The jurisdiction of the courts is not something one usually thinks of when it comes to the conclusion of an arbitration agreement. Despite doctrines advocating for a transnational or anational approach to international arbitration, arbitral proceedings are being conducted under the national lex arbitri. In some ways, they are reliant on the courts, especially with regard to judicial assistance and the performance of the controlling functions that the state retains over arbitration.
Unlike the jurisdiction of the Arbitral Tribunal, which is the direct result of the Parties´ autonomy, the jurisdiction exercised by courts is determined by the law of the particular state and cannot be influenced by the Parties. Contrary to the general belief, the involvement of courts may prove to be quite complicated.

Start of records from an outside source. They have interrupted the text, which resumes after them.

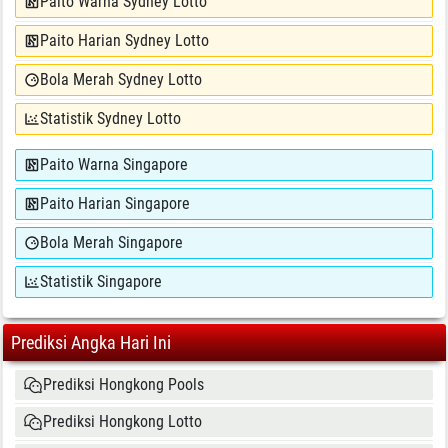
Paito Warna Sydney Lotto
Paito Harian Sydney Lotto
Bola Merah Sydney Lotto
Statistik Sydney Lotto
Paito Warna Singapore
Paito Harian Singapore
Bola Merah Singapore
Statistik Singapore
Prediksi Angka Hari Ini
Prediksi Hongkong Pools
Prediksi Hongkong Lotto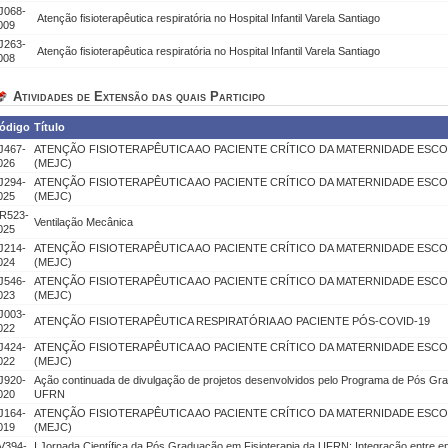
J068-
Atenção fisioterapêutica respiratória no Hospital Infantil Varela Santiago
009
J263-
Atenção fisioterapêutica respiratória no Hospital Infantil Varela Santiago
008
Atividades de Extensão das quais Participo
ódigo
Título
J467-
ATENÇÃO FISIOTERAPÊUTICA AO PACIENTE CRÍTICO DA MATERNIDADE ESC
026
(MEJC)
J294-
ATENÇÃO FISIOTERAPÊUTICA AO PACIENTE CRÍTICO DA MATERNIDADE ESC
025
(MEJC)
R523-
Ventilação Mecânica
025
J214-
ATENÇÃO FISIOTERAPÊUTICA AO PACIENTE CRÍTICO DA MATERNIDADE ESC
024
(MEJC)
J546-
ATENÇÃO FISIOTERAPÊUTICA AO PACIENTE CRÍTICO DA MATERNIDADE ESC
023
(MEJC)
J003-
ATENÇÃO FISIOTERAPÊUTICA RESPIRATÓRIA AO PACIENTE PÓS-COVID-19
022
J424-
ATENÇÃO FISIOTERAPÊUTICA AO PACIENTE CRÍTICO DA MATERNIDADE ESC
022
(MEJC)
J920-
Ação continuada de divulgação de projetos desenvolvidos pelo Programa de Pós Gra
020
UFRN
J164-
ATENÇÃO FISIOTERAPÊUTICA AO PACIENTE CRÍTICO DA MATERNIDADE ESC
019
(MEJC)
V394-
I Jornada Científica da Pós Graduação em Fisioterapia da UFRN: Integração entre en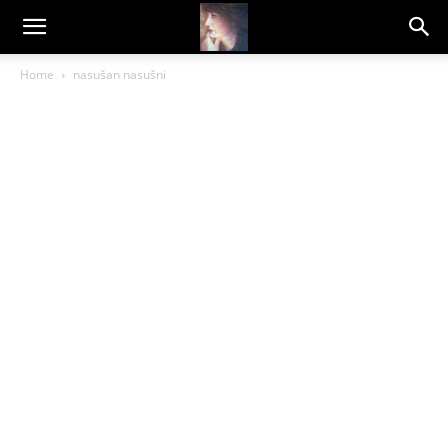
Dragana
Home
nasušan nasušni
Amarilis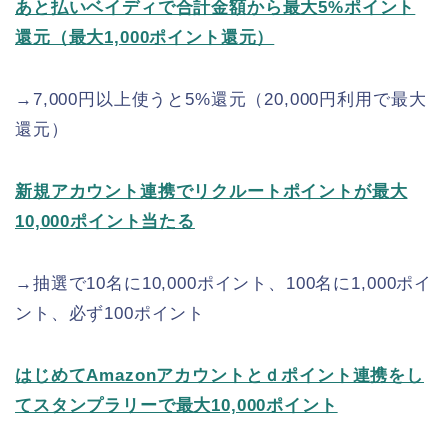
あと払いベイディで合計金額から最大5%ポイント
還元（最大1,000ポイント還元）
→7,000円以上使うと5%還元（20,000円利用で最大
還元）
新規アカウント連携でリクルートポイントが最大
10,000ポイント当たる
→抽選で10名に10,000ポイント、100名に1,000ポイ
ント、必ず100ポイント
はじめてAmazonアカウントとｄポイント連携をし
てスタンプラリーで最大10,000ポイント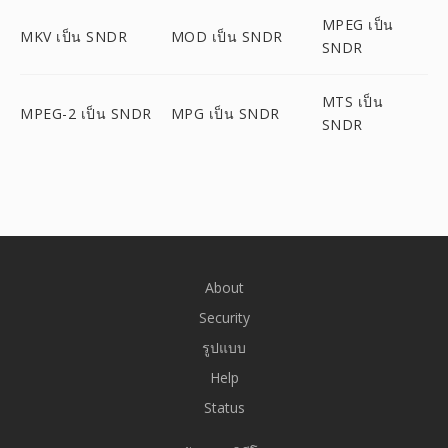
MPEG เป็น
MKV เป็น SNDR
MOD เป็น SNDR
SNDR
MTS เป็น
MPEG-2 เป็น SNDR
MPG เป็น SNDR
SNDR
About
Security
รูปแบบ
Help
Status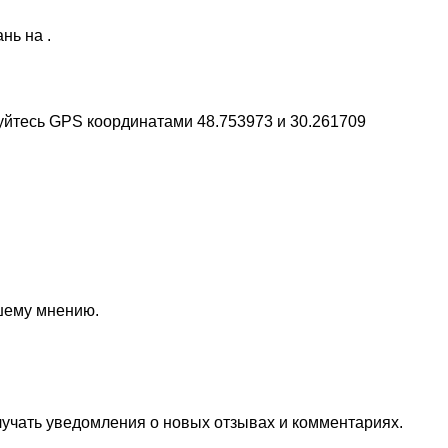
нь на .
уйтесь GPS координатами 48.753973 и 30.261709
ашему мнению.
лучать уведомления о новых отзывах и комментариях.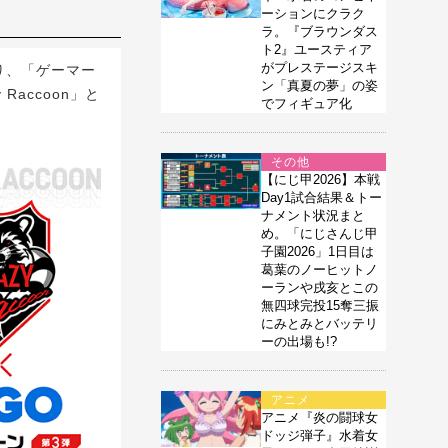
ーションにクラク
ラ。『ブラウンダス
ト2』ユースティア
がプレステージスキ
)より、「ゲーマー
ン「真夏の夢」の姿
Raccoon」と
でフィギュア化
その他
【にじ甲2026】本戦
Day1試合結果＆トー
ナメント状況まと
め。「にじさんじ甲
子園2026」1日目は
葛葉のノーヒットノ
ーランや戌亥とこの
無四球完投15奪三振
にみとみとバッテリ
ーの出場も!?
アニメ
アニメ『炎の闘球女
ドッジ弾子』水着女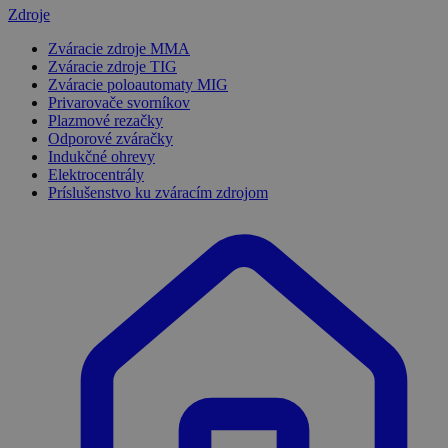
Zdroje
Zváracie zdroje MMA
Zváracie zdroje TIG
Zváracie poloautomaty MIG
Privarovače svorníkov
Plazmové rezačky
Odporové zváračky
Indukčné ohrevy
Elektrocentrály
Príslušenstvo ku zváracím zdrojom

The national lex arbitri usually reserves the full jurisdiction of the courts only for proceedings that are considered domestic in the relevant state. When it comes to foreign proceedings, the scope of jurisdiction of the courts varies significantly. In some cases, the Parties to such proceedings or the Arbitral Tribunal have no access to the courts of another state at all. What makes the situation even more complex is the fact that the seat of arbitration as the decisive (but not exclusive) connecting factor needs to be seen as an “artificial” legal concept. It does not have to have any real connection to the Parties or the subject of arbitration, which makes the need for intervention by the courts of another state (that has an actual connection to the proceedings) more likely.
There are different ways in which the choice made by the Parties with regard to the seat of arbitration influences the way in which judicial assistance of the courts may be sought. When determining the seat of arbitration, the Parties should take into account several key issues in order to ensure that the arbitral proceedings won´t be jeopardised due to a lack of judicial assistance.